------ TEXT PROVIDED ------

My mother ate with her hands. She devoured Shorshe ilish: fish doused in mustard oil and turmeric, the mustard sharp in the nose, the taste bitter and salty, spicy from green chilies, the oil of the fish skin flavoring the curried mix, her fingers stained yellow from turmeric. She was always mixing the white ilish mach into its surrounding juices, smashing it into Basmati rice. Small balls of food, perfectly round. She’d place each one rabidly in her mouth.
White people didn’t eat like her. They ate with a fork and knife. Sometimes a spoon. It isn’t as if my mother never used these tools, she did. After all, she was a cosmopolitan subject, a transnational one, a Bangali from Calcutta, traveling around the world before it was easy, before airports became malls, before travelling became a sport for the privileged, before the western world went searching for itself. But wait, that was colonialism. Forgive me for that historical inaccuracy, sometimes I forget the things I’ve learned.
Simply put: my mother wasn’t primitive. She just reveled in the tactile delight of eating with your hands. It was a cultural choice. She chose her Bengali ethnicity over assimilation into any American norm. It was not the function of some primordial relationship to food. She savored the feeling of food in her hand, not a cold fork whose metal could clang against teeth so hard a searing pain would rise up to the root, sometimes the metal sour, the texture smooth but hard, not like the soft smoothness of fingers.
In Calcutta, I watched as my Dida and Mashi perfected the art of clean eating with hands. They would mix the rice and fish, the white rice preventing the hands from becoming too sloppy, soaking up juices and oils. And when they ate, no food clung to their faces, no mess on their hands—just a bit of spicy residue on their fingertips, easily cleaned off by a quick lick of the tongue.

------

EXERCISE TASK 1 – Pull out every line of the records that contains the string "kern".

------ GIVEN DATA ------

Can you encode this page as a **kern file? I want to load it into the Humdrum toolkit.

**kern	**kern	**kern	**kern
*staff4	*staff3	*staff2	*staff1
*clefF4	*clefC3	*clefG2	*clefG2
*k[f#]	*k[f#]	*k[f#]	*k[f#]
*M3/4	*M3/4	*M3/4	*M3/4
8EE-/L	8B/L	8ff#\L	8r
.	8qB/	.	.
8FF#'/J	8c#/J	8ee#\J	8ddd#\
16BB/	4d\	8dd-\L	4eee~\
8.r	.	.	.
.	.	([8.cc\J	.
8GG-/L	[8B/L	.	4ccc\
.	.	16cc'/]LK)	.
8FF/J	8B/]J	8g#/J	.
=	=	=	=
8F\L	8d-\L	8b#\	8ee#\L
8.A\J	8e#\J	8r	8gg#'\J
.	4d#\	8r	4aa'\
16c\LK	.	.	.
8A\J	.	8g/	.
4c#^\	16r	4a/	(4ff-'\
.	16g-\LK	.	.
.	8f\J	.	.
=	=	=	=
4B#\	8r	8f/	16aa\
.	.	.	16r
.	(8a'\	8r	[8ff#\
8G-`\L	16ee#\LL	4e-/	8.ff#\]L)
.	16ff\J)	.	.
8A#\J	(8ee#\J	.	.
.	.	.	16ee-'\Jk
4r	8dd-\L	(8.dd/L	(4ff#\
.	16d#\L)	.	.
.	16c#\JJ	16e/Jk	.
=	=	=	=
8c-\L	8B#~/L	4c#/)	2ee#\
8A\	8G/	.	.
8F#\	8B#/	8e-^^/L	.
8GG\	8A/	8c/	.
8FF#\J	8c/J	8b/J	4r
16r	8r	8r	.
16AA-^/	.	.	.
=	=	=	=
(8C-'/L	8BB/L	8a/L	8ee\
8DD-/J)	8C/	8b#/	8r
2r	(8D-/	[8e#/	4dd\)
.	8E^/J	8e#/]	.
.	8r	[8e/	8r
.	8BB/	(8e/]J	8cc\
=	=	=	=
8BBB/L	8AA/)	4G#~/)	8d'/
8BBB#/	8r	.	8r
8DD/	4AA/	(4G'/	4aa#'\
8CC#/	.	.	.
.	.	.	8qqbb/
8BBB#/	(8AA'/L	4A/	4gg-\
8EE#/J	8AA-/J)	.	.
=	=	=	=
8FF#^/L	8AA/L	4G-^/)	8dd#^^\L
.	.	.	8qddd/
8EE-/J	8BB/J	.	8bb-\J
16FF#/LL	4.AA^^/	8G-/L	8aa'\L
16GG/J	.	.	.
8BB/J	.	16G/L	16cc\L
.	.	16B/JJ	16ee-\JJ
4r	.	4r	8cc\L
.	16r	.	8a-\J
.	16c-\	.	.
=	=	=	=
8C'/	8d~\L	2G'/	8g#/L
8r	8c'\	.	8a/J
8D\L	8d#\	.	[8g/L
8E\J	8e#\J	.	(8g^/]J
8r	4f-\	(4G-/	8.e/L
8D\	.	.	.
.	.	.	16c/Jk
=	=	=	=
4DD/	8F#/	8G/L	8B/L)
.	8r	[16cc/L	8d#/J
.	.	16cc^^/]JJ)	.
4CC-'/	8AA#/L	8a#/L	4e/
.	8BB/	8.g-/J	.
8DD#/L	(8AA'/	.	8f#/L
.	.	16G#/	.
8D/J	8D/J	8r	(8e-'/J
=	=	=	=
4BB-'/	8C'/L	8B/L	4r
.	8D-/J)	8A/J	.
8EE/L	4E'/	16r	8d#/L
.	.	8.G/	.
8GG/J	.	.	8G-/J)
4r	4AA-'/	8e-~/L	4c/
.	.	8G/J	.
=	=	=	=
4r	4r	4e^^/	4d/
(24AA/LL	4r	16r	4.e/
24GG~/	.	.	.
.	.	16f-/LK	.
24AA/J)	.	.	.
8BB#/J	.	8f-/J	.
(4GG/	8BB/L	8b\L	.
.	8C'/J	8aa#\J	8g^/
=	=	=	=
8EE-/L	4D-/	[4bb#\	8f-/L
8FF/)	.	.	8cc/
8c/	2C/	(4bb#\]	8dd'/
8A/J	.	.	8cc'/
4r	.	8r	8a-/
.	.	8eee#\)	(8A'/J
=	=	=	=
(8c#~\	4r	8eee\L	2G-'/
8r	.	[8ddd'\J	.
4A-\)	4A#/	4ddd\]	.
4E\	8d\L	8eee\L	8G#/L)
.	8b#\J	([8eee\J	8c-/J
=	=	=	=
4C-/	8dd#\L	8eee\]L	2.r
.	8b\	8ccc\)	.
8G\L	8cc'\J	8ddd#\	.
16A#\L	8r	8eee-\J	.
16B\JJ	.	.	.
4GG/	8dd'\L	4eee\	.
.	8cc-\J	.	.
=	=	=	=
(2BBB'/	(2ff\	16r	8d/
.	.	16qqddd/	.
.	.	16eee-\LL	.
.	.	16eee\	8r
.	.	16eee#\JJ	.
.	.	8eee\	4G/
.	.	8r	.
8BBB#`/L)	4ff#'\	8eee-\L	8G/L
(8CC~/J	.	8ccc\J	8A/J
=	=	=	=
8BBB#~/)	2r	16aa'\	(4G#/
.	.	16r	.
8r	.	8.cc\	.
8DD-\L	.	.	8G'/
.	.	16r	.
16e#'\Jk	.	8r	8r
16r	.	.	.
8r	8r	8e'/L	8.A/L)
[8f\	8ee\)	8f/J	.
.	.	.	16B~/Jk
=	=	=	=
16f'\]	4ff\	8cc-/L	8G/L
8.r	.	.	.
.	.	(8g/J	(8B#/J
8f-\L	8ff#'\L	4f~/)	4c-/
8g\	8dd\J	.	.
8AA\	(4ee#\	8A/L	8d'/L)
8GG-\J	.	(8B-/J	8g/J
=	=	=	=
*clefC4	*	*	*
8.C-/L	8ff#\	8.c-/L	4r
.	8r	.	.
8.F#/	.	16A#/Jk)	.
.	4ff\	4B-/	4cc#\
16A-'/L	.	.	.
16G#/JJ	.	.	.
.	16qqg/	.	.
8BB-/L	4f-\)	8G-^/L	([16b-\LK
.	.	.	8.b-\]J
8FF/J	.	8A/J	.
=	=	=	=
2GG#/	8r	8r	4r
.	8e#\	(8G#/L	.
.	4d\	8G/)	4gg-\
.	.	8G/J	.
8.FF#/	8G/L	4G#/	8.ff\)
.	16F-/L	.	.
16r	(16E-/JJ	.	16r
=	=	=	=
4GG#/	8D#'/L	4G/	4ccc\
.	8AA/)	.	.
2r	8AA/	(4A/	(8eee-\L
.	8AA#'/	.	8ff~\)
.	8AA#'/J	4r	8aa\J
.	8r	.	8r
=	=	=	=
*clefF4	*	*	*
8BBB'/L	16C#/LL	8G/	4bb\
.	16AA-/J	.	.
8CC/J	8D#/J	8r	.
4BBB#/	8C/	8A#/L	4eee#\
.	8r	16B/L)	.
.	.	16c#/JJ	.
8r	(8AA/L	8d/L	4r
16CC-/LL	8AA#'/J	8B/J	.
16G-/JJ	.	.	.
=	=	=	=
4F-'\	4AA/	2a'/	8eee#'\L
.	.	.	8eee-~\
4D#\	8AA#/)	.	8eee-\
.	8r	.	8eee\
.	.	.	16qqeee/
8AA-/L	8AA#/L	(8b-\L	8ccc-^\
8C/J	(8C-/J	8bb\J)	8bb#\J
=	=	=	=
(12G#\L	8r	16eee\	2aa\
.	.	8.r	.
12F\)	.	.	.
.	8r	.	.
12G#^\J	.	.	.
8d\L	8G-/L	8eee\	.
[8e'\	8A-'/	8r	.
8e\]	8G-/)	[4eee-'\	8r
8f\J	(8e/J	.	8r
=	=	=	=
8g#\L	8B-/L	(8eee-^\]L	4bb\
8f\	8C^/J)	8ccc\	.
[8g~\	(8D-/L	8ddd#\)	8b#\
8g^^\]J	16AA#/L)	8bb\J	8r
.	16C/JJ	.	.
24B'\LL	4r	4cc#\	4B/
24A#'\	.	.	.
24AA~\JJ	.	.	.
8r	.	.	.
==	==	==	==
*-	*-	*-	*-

------

EXERCISE TASK 2 – Using the text about the mother's eating with her hands, decide whether each statement agrees with it. Answer yes or no, and quote the words of the text that decide it. (a) The mother smashed the ilish into Basmati rice. (b) When Dida and Mashi ate, food clung to their faces. (c) The mother never used a fork and knife.

WRITTEN SOLUTION 1 –
Can you encode this page as a **kern file? I want to load it into the Humdrum toolkit.
**kern	**kern	**kern	**kern

WRITTEN SOLUTION 2 –
(a) Yes: "smashing it into Basmati rice."
(b) No: "no food clung to their faces"
(c) No: "It isn’t as if my mother never used these tools, she did."